Naukowcy z Medical School of the Universita degli Studi di Modena e Reggio Emilia we Włoszech zaobserwowali jednak, że regularne spożywanie alkoholu nawet w małych ilościach zwiększa ryzyko rozwoju nadciśnienia. Przeanalizowali oni dane zebrane w siedmiu dużych badaniach obserwacyjnych prowadzonych w USA, Korei i Japonii. Łącznie objęły one 19 548 dorosłych w wieku od 20 do ok. 70 lat. U żadnego z uczestników nie zdiagnozowano wcześniej nadciśnienia tętniczego czy choroby układu sercowo-naczyniowego, cukrzycy, choroby wątroby, alkoholizmu czy tzw. picia na akord, tj. wypijania dużych ilości alkoholu w krótkim czasie. W ciągu średnio pięciu lat obserwacji porównywano zmiany ciśnienia tętniczego krwi między osobami, które regularnie piły alkohol a tymi, które nie piły go wcale.
Po ok. pięciu latach okazało się, że skurczowe ciśnienie krwi, czyli wyższa wartość ciśnienia, rosło stopniowo, proporcjonalnie do ilości spożywanego alkoholu. Skurczowe ciśnienie krwi wzrastało o 1,25 mm słupka rtęci (mm Hg) u osób, które spożywały dziennie 12 gramów alkoholu (odpowiednik mniej więcej małego piwa lub kieliszka wina) i o 4,9 mm Hg u osób, które piły cztery razy więcej, tj. 48 gramów alkoholu dziennie. Wartości skurczowego ciśnienia krwi są istotnym wskaźnikiem ryzyka chorób sercowo-naczyniowych, a taki wzrost może zwiększać ryzyko zdarzeń sercowo-naczyniowych, jak zawał serca czy udar mózgu, podkreślają autorzy pracy.
Z kolei rozkurczowe ciśnienie krwi (niższa wartość) rosło o 1,14 mm Hg oraz o 3,1 mm Hg u mężczyzn (ale nie u kobiet), którzy spożywali odpowiednio 12 gramów i 48 gramów alkoholu dziennie.
Fakt, że nawet małe ilości alkoholu (picie jednego napoju z alkoholem dziennie) wpływały na wzrost skurczowego ciśnienia krwi w ciągu kilku lat obserwacji, potwierdza istotność zaleceń Amerykańskiego Towarzystwa Kardiologicznego, by ograniczać picie alkoholu, albo nie zaczynać go pić, jeśli nigdy tego nie robiliśmy.

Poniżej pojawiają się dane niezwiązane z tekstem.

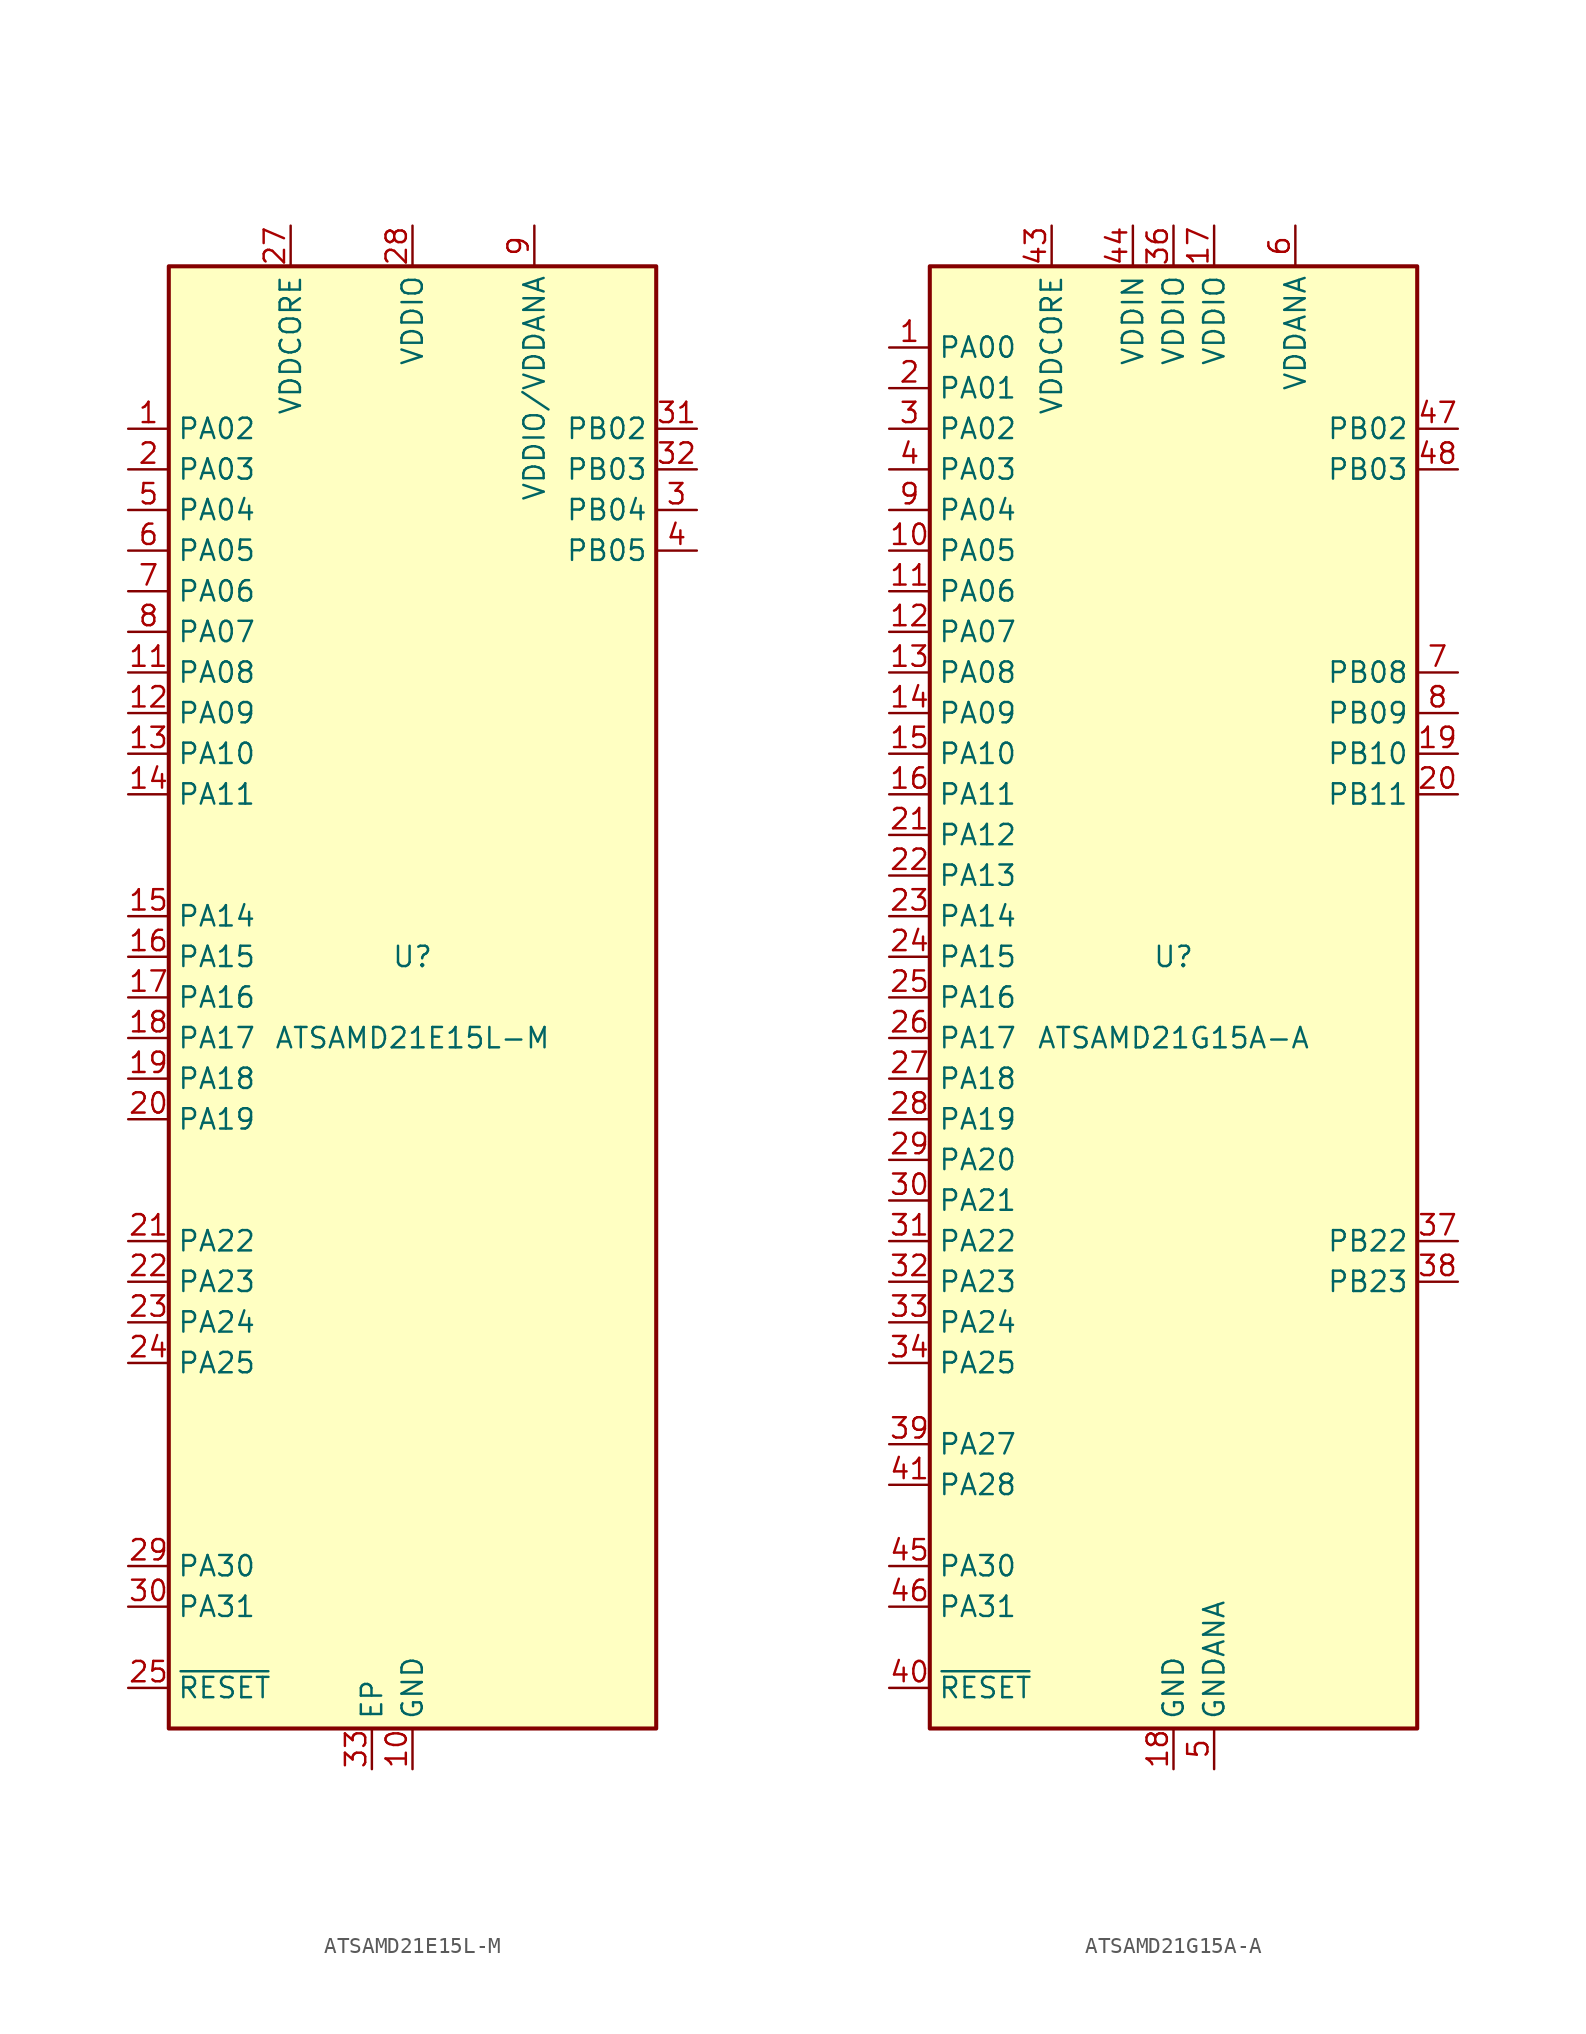
<source format=kicad_sym>
(kicad_symbol_lib
  (version 20201005)
  (generator kicad_symbol_editor)
  (symbol "MCU_Microchip_SAMD:ATSAMD21E15L-M"
    (property "Reference" "U"
      (at 0 2.54 0)
      (effects (font (size 1.27 1.27))))
    (property "Value" "ATSAMD21E15L-M"
      (at 0 -2.54 0)
      (effects (font (size 1.27 1.27))))
    (symbol "ATSAMD21E15L-M_1_1"
      (rectangle (start -15.24 45.72) (end 15.24 -45.72) (stroke (width 0.254)) (fill (type background)))
      (pin bidirectional line (at -17.78 35.56 0) (length 2.54) (name "PA02" (effects (font (size 1.27 1.27)))) (number "1" (effects (font (size 1.27 1.27)))))
      (pin power_in line (at 0 -48.26 90) (length 2.54) (name "GND" (effects (font (size 1.27 1.27)))) (number "10" (effects (font (size 1.27 1.27)))))
      (pin bidirectional line (at -17.78 20.32 0) (length 2.54) (name "PA08" (effects (font (size 1.27 1.27)))) (number "11" (effects (font (size 1.27 1.27)))))
      (pin bidirectional line (at -17.78 17.78 0) (length 2.54) (name "PA09" (effects (font (size 1.27 1.27)))) (number "12" (effects (font (size 1.27 1.27)))))
      (pin bidirectional line (at -17.78 15.24 0) (length 2.54) (name "PA10" (effects (font (size 1.27 1.27)))) (number "13" (effects (font (size 1.27 1.27)))))
      (pin bidirectional line (at -17.78 12.7 0) (length 2.54) (name "PA11" (effects (font (size 1.27 1.27)))) (number "14" (effects (font (size 1.27 1.27)))))
      (pin bidirectional line (at -17.78 5.08 0) (length 2.54) (name "PA14" (effects (font (size 1.27 1.27)))) (number "15" (effects (font (size 1.27 1.27)))))
      (pin bidirectional line (at -17.78 2.54 0) (length 2.54) (name "PA15" (effects (font (size 1.27 1.27)))) (number "16" (effects (font (size 1.27 1.27)))))
      (pin bidirectional line (at -17.78 0 0) (length 2.54) (name "PA16" (effects (font (size 1.27 1.27)))) (number "17" (effects (font (size 1.27 1.27)))))
      (pin bidirectional line (at -17.78 -2.54 0) (length 2.54) (name "PA17" (effects (font (size 1.27 1.27)))) (number "18" (effects (font (size 1.27 1.27)))))
      (pin bidirectional line (at -17.78 -5.08 0) (length 2.54) (name "PA18" (effects (font (size 1.27 1.27)))) (number "19" (effects (font (size 1.27 1.27)))))
      (pin bidirectional line (at -17.78 33.02 0) (length 2.54) (name "PA03" (effects (font (size 1.27 1.27)))) (number "2" (effects (font (size 1.27 1.27)))))
      (pin bidirectional line (at -17.78 -7.62 0) (length 2.54) (name "PA19" (effects (font (size 1.27 1.27)))) (number "20" (effects (font (size 1.27 1.27)))))
      (pin bidirectional line (at -17.78 -15.24 0) (length 2.54) (name "PA22" (effects (font (size 1.27 1.27)))) (number "21" (effects (font (size 1.27 1.27)))))
      (pin bidirectional line (at -17.78 -17.78 0) (length 2.54) (name "PA23" (effects (font (size 1.27 1.27)))) (number "22" (effects (font (size 1.27 1.27)))))
      (pin bidirectional line (at -17.78 -20.32 0) (length 2.54) (name "PA24" (effects (font (size 1.27 1.27)))) (number "23" (effects (font (size 1.27 1.27)))))
      (pin bidirectional line (at -17.78 -22.86 0) (length 2.54) (name "PA25" (effects (font (size 1.27 1.27)))) (number "24" (effects (font (size 1.27 1.27)))))
      (pin input line (at -17.78 -43.18 0) (length 2.54) (name "~RESET" (effects (font (size 1.27 1.27)))) (number "25" (effects (font (size 1.27 1.27)))))
      (pin passive line (at 0 -48.26 90) (length 2.54) hide (name "GND" (effects (font (size 1.27 1.27)))) (number "26" (effects (font (size 1.27 1.27)))))
      (pin power_out line (at -7.62 48.26 270) (length 2.54) (name "VDDCORE" (effects (font (size 1.27 1.27)))) (number "27" (effects (font (size 1.27 1.27)))))
      (pin power_in line (at 0 48.26 270) (length 2.54) (name "VDDIO" (effects (font (size 1.27 1.27)))) (number "28" (effects (font (size 1.27 1.27)))))
      (pin bidirectional line (at -17.78 -35.56 0) (length 2.54) (name "PA30" (effects (font (size 1.27 1.27)))) (number "29" (effects (font (size 1.27 1.27)))))
      (pin bidirectional line (at 17.78 30.48 180) (length 2.54) (name "PB04" (effects (font (size 1.27 1.27)))) (number "3" (effects (font (size 1.27 1.27)))))
      (pin bidirectional line (at -17.78 -38.1 0) (length 2.54) (name "PA31" (effects (font (size 1.27 1.27)))) (number "30" (effects (font (size 1.27 1.27)))))
      (pin bidirectional line (at 17.78 35.56 180) (length 2.54) (name "PB02" (effects (font (size 1.27 1.27)))) (number "31" (effects (font (size 1.27 1.27)))))
      (pin bidirectional line (at 17.78 33.02 180) (length 2.54) (name "PB03" (effects (font (size 1.27 1.27)))) (number "32" (effects (font (size 1.27 1.27)))))
      (pin passive line (at -2.54 -48.26 90) (length 2.54) (name "EP" (effects (font (size 1.27 1.27)))) (number "33" (effects (font (size 1.27 1.27)))))
      (pin bidirectional line (at 17.78 27.94 180) (length 2.54) (name "PB05" (effects (font (size 1.27 1.27)))) (number "4" (effects (font (size 1.27 1.27)))))
      (pin bidirectional line (at -17.78 30.48 0) (length 2.54) (name "PA04" (effects (font (size 1.27 1.27)))) (number "5" (effects (font (size 1.27 1.27)))))
      (pin bidirectional line (at -17.78 27.94 0) (length 2.54) (name "PA05" (effects (font (size 1.27 1.27)))) (number "6" (effects (font (size 1.27 1.27)))))
      (pin bidirectional line (at -17.78 25.4 0) (length 2.54) (name "PA06" (effects (font (size 1.27 1.27)))) (number "7" (effects (font (size 1.27 1.27)))))
      (pin bidirectional line (at -17.78 22.86 0) (length 2.54) (name "PA07" (effects (font (size 1.27 1.27)))) (number "8" (effects (font (size 1.27 1.27)))))
      (pin power_in line (at 7.62 48.26 270) (length 2.54) (name "VDDIO/VDDANA" (effects (font (size 1.27 1.27)))) (number "9" (effects (font (size 1.27 1.27)))))))
  (symbol "MCU_Microchip_SAMD:ATSAMD21G15A-A"
    (property "Reference" "U"
      (at 0 2.54 0)
      (effects (font (size 1.27 1.27))))
    (property "Value" "ATSAMD21G15A-A"
      (at 0 -2.54 0)
      (effects (font (size 1.27 1.27))))
    (symbol "ATSAMD21G15A-A_0_1"
      (rectangle (start -15.24 45.72) (end 15.24 -45.72) (stroke (width 0.254)) (fill (type background))))
    (symbol "ATSAMD21G15A-A_1_1"
      (pin bidirectional line (at -17.78 40.64 0) (length 2.54) (name "PA00" (effects (font (size 1.27 1.27)))) (number "1" (effects (font (size 1.27 1.27)))))
      (pin bidirectional line (at -17.78 27.94 0) (length 2.54) (name "PA05" (effects (font (size 1.27 1.27)))) (number "10" (effects (font (size 1.27 1.27)))))
      (pin bidirectional line (at -17.78 25.4 0) (length 2.54) (name "PA06" (effects (font (size 1.27 1.27)))) (number "11" (effects (font (size 1.27 1.27)))))
      (pin bidirectional line (at -17.78 22.86 0) (length 2.54) (name "PA07" (effects (font (size 1.27 1.27)))) (number "12" (effects (font (size 1.27 1.27)))))
      (pin bidirectional line (at -17.78 20.32 0) (length 2.54) (name "PA08" (effects (font (size 1.27 1.27)))) (number "13" (effects (font (size 1.27 1.27)))))
      (pin bidirectional line (at -17.78 17.78 0) (length 2.54) (name "PA09" (effects (font (size 1.27 1.27)))) (number "14" (effects (font (size 1.27 1.27)))))
      (pin bidirectional line (at -17.78 15.24 0) (length 2.54) (name "PA10" (effects (font (size 1.27 1.27)))) (number "15" (effects (font (size 1.27 1.27)))))
      (pin bidirectional line (at -17.78 12.7 0) (length 2.54) (name "PA11" (effects (font (size 1.27 1.27)))) (number "16" (effects (font (size 1.27 1.27)))))
      (pin power_in line (at 2.54 48.26 270) (length 2.54) (name "VDDIO" (effects (font (size 1.27 1.27)))) (number "17" (effects (font (size 1.27 1.27)))))
      (pin power_in line (at 0 -48.26 90) (length 2.54) (name "GND" (effects (font (size 1.27 1.27)))) (number "18" (effects (font (size 1.27 1.27)))))
      (pin bidirectional line (at 17.78 15.24 180) (length 2.54) (name "PB10" (effects (font (size 1.27 1.27)))) (number "19" (effects (font (size 1.27 1.27)))))
      (pin bidirectional line (at -17.78 38.1 0) (length 2.54) (name "PA01" (effects (font (size 1.27 1.27)))) (number "2" (effects (font (size 1.27 1.27)))))
      (pin bidirectional line (at 17.78 12.7 180) (length 2.54) (name "PB11" (effects (font (size 1.27 1.27)))) (number "20" (effects (font (size 1.27 1.27)))))
      (pin bidirectional line (at -17.78 10.16 0) (length 2.54) (name "PA12" (effects (font (size 1.27 1.27)))) (number "21" (effects (font (size 1.27 1.27)))))
      (pin bidirectional line (at -17.78 7.62 0) (length 2.54) (name "PA13" (effects (font (size 1.27 1.27)))) (number "22" (effects (font (size 1.27 1.27)))))
      (pin bidirectional line (at -17.78 5.08 0) (length 2.54) (name "PA14" (effects (font (size 1.27 1.27)))) (number "23" (effects (font (size 1.27 1.27)))))
      (pin bidirectional line (at -17.78 2.54 0) (length 2.54) (name "PA15" (effects (font (size 1.27 1.27)))) (number "24" (effects (font (size 1.27 1.27)))))
      (pin bidirectional line (at -17.78 0 0) (length 2.54) (name "PA16" (effects (font (size 1.27 1.27)))) (number "25" (effects (font (size 1.27 1.27)))))
      (pin bidirectional line (at -17.78 -2.54 0) (length 2.54) (name "PA17" (effects (font (size 1.27 1.27)))) (number "26" (effects (font (size 1.27 1.27)))))
      (pin bidirectional line (at -17.78 -5.08 0) (length 2.54) (name "PA18" (effects (font (size 1.27 1.27)))) (number "27" (effects (font (size 1.27 1.27)))))
      (pin bidirectional line (at -17.78 -7.62 0) (length 2.54) (name "PA19" (effects (font (size 1.27 1.27)))) (number "28" (effects (font (size 1.27 1.27)))))
      (pin bidirectional line (at -17.78 -10.16 0) (length 2.54) (name "PA20" (effects (font (size 1.27 1.27)))) (number "29" (effects (font (size 1.27 1.27)))))
      (pin bidirectional line (at -17.78 35.56 0) (length 2.54) (name "PA02" (effects (font (size 1.27 1.27)))) (number "3" (effects (font (size 1.27 1.27)))))
      (pin bidirectional line (at -17.78 -12.7 0) (length 2.54) (name "PA21" (effects (font (size 1.27 1.27)))) (number "30" (effects (font (size 1.27 1.27)))))
      (pin bidirectional line (at -17.78 -15.24 0) (length 2.54) (name "PA22" (effects (font (size 1.27 1.27)))) (number "31" (effects (font (size 1.27 1.27)))))
      (pin bidirectional line (at -17.78 -17.78 0) (length 2.54) (name "PA23" (effects (font (size 1.27 1.27)))) (number "32" (effects (font (size 1.27 1.27)))))
      (pin bidirectional line (at -17.78 -20.32 0) (length 2.54) (name "PA24" (effects (font (size 1.27 1.27)))) (number "33" (effects (font (size 1.27 1.27)))))
      (pin bidirectional line (at -17.78 -22.86 0) (length 2.54) (name "PA25" (effects (font (size 1.27 1.27)))) (number "34" (effects (font (size 1.27 1.27)))))
      (pin passive line (at 0 -48.26 90) (length 2.54) hide (name "GND" (effects (font (size 1.27 1.27)))) (number "35" (effects (font (size 1.27 1.27)))))
      (pin power_in line (at 0 48.26 270) (length 2.54) (name "VDDIO" (effects (font (size 1.27 1.27)))) (number "36" (effects (font (size 1.27 1.27)))))
      (pin bidirectional line (at 17.78 -15.24 180) (length 2.54) (name "PB22" (effects (font (size 1.27 1.27)))) (number "37" (effects (font (size 1.27 1.27)))))
      (pin bidirectional line (at 17.78 -17.78 180) (length 2.54) (name "PB23" (effects (font (size 1.27 1.27)))) (number "38" (effects (font (size 1.27 1.27)))))
      (pin bidirectional line (at -17.78 -27.94 0) (length 2.54) (name "PA27" (effects (font (size 1.27 1.27)))) (number "39" (effects (font (size 1.27 1.27)))))
      (pin bidirectional line (at -17.78 33.02 0) (length 2.54) (name "PA03" (effects (font (size 1.27 1.27)))) (number "4" (effects (font (size 1.27 1.27)))))
      (pin input line (at -17.78 -43.18 0) (length 2.54) (name "~RESET" (effects (font (size 1.27 1.27)))) (number "40" (effects (font (size 1.27 1.27)))))
      (pin bidirectional line (at -17.78 -30.48 0) (length 2.54) (name "PA28" (effects (font (size 1.27 1.27)))) (number "41" (effects (font (size 1.27 1.27)))))
      (pin passive line (at 0 -48.26 90) (length 2.54) hide (name "GND" (effects (font (size 1.27 1.27)))) (number "42" (effects (font (size 1.27 1.27)))))
      (pin power_out line (at -7.62 48.26 270) (length 2.54) (name "VDDCORE" (effects (font (size 1.27 1.27)))) (number "43" (effects (font (size 1.27 1.27)))))
      (pin power_in line (at -2.54 48.26 270) (length 2.54) (name "VDDIN" (effects (font (size 1.27 1.27)))) (number "44" (effects (font (size 1.27 1.27)))))
      (pin bidirectional line (at -17.78 -35.56 0) (length 2.54) (name "PA30" (effects (font (size 1.27 1.27)))) (number "45" (effects (font (size 1.27 1.27)))))
      (pin bidirectional line (at -17.78 -38.1 0) (length 2.54) (name "PA31" (effects (font (size 1.27 1.27)))) (number "46" (effects (font (size 1.27 1.27)))))
      (pin bidirectional line (at 17.78 35.56 180) (length 2.54) (name "PB02" (effects (font (size 1.27 1.27)))) (number "47" (effects (font (size 1.27 1.27)))))
      (pin bidirectional line (at 17.78 33.02 180) (length 2.54) (name "PB03" (effects (font (size 1.27 1.27)))) (number "48" (effects (font (size 1.27 1.27)))))
      (pin power_in line (at 2.54 -48.26 90) (length 2.54) (name "GNDANA" (effects (font (size 1.27 1.27)))) (number "5" (effects (font (size 1.27 1.27)))))
      (pin power_in line (at 7.62 48.26 270) (length 2.54) (name "VDDANA" (effects (font (size 1.27 1.27)))) (number "6" (effects (font (size 1.27 1.27)))))
      (pin bidirectional line (at 17.78 20.32 180) (length 2.54) (name "PB08" (effects (font (size 1.27 1.27)))) (number "7" (effects (font (size 1.27 1.27)))))
      (pin bidirectional line (at 17.78 17.78 180) (length 2.54) (name "PB09" (effects (font (size 1.27 1.27)))) (number "8" (effects (font (size 1.27 1.27)))))
      (pin bidirectional line (at -17.78 30.48 0) (length 2.54) (name "PA04" (effects (font (size 1.27 1.27)))) (number "9" (effects (font (size 1.27 1.27))))))))
</source>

- Nie zaobserwowaliśmy żadnych korzystnych efektów picia małych ilości alkoholu u osób dorosłych, w porównaniu z osobami, które nie piły go wcale – podkreślił współautor pracy dr Marco Vinceti.
Jak powiedział współautor analizy dr Tommaso Filippini, alkohol nie jest jedynym czynnikiem, który wpływa na wzrost ciśnienia tętniczego krwi, jednak przyczynia się do tego w istotny sposób.
- Zalecane jest ograniczanie ilości spożywanego alkoholu, a jeszcze lepiej nie picie go wcale – dodał dr Vinceti.
Ponieważ wzrost ciśnienia tętniczego krwi w zależności od wypijanego alkoholu był wyższy u osób, które wyjściowo miały wyższe wartości, dlatego osoby z tendencją do nadciśnienia mogą odnieść największe korzyści z odstawienia lub ograniczenia ilości alkoholu, oceniają badacze.